*** DATA PROVIDED Section Begins ***
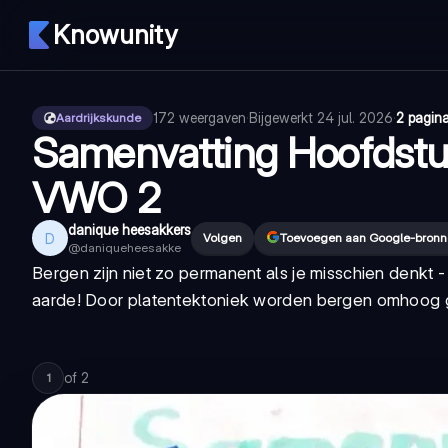
Knowunity
172
weergaven
·
Bijgewerkt
24 jul. 2026
·
2 pagina
Aardrijkskunde
Samenvatting Hoofdstuk
VWO 2
danique heesakkers
D
Volgen
Toevoegen aan Google-bron
@
daniqueheesakke
Bergen zijn niet zo permanent als je misschien denkt 
aarde! Door platentektoniek worden bergen omhoog ge
of
2
1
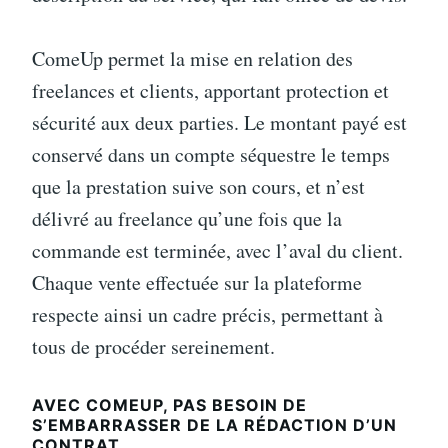
ComeUp permet la mise en relation des
freelances et clients, apportant protection et
sécurité aux deux parties. Le montant payé est
conservé dans un compte séquestre le temps
que la prestation suive son cours, et n’est
délivré au freelance qu’une fois que la
commande est terminée, avec l’aval du client.
Chaque vente effectuée sur la plateforme
respecte ainsi un cadre précis, permettant à
tous de procéder sereinement.
AVEC COMEUP, PAS BESOIN DE
S’EMBARRASSER DE LA RÉDACTION D’UN
CONTRAT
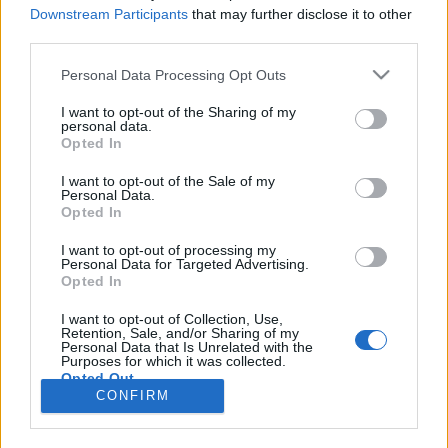
wenn Du in diesem Forum aktiv an den
Downstream Participants
that may further disclose it to other
Gesprächen teilnehmen oder eigene Themen
third parties.
starten möchtest, musst Du Dich bitte zunächst
im Spiel einloggen. Falls Du noch keinen
Personal Data Processing Opt Outs
Spielaccount besitzt, bitte registriere Dich neu.
Wir freuen uns auf Deinen nächsten Besuch in
I want to opt-out of the Sharing of my
personal data.
unserem Forum!
„Zum Spiel“
Opted In
Thema:
Kleidung nach dem ABC (4)
I want to opt-out of the Sale of my
*schokolade61*
10 Januar 2024
Personal Data.
Opted In
Lebende Forenlegende
Beiträge:
150.701
Zustimmungen:
323.263
Punkte für Erfolge:
6.000
I want to opt-out of processing my
Personal Data for Targeted Advertising.
Opted In
Ichgebsauf
9 Januar 2024
Foren-Graf
, männlich, 55
I want to opt-out of Collection, Use,
Beiträge:
961
Zustimmungen:
3.216
Punkte für Erfolge:
1.150
Retention, Sale, and/or Sharing of my
Personal Data that Is Unrelated with the
Purposes for which it was collected.
Joeangeln
9 Januar 2024
Opted Out
Lebende Forenlegende
, männlich, 58
CONFIRM
Beiträge:
9.989
Zustimmungen:
27.856
Punkte für Erfolge:
6.000
manuela11167
9 Januar 2024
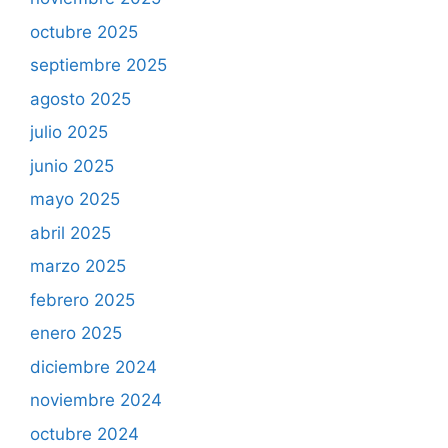
octubre 2025
septiembre 2025
agosto 2025
julio 2025
junio 2025
mayo 2025
abril 2025
marzo 2025
febrero 2025
enero 2025
diciembre 2024
noviembre 2024
octubre 2024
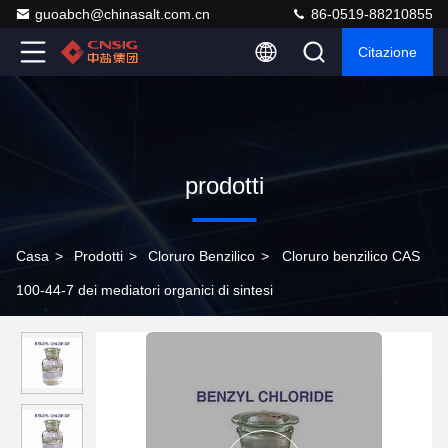
guoabch@chinasalt.com.cn
86-0519-88210855
Citazione
prodotti
Casa
>
Prodotti
>
Cloruro Benzilico
>
Cloruro benzilico CAS
100-44-7 dei mediatori organici di sintesi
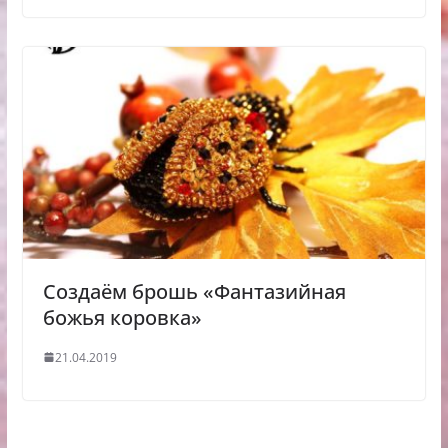
Создаём брошь «Фантазийная
божья коровка»
21.04.2019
*** DATA PROVIDED Section Ends ***
Find the lines above that include the string "bitte" and copy them.

starten möchtest, musst Du Dich bitte zunächst
Spielaccount besitzt, bitte registriere Dich neu.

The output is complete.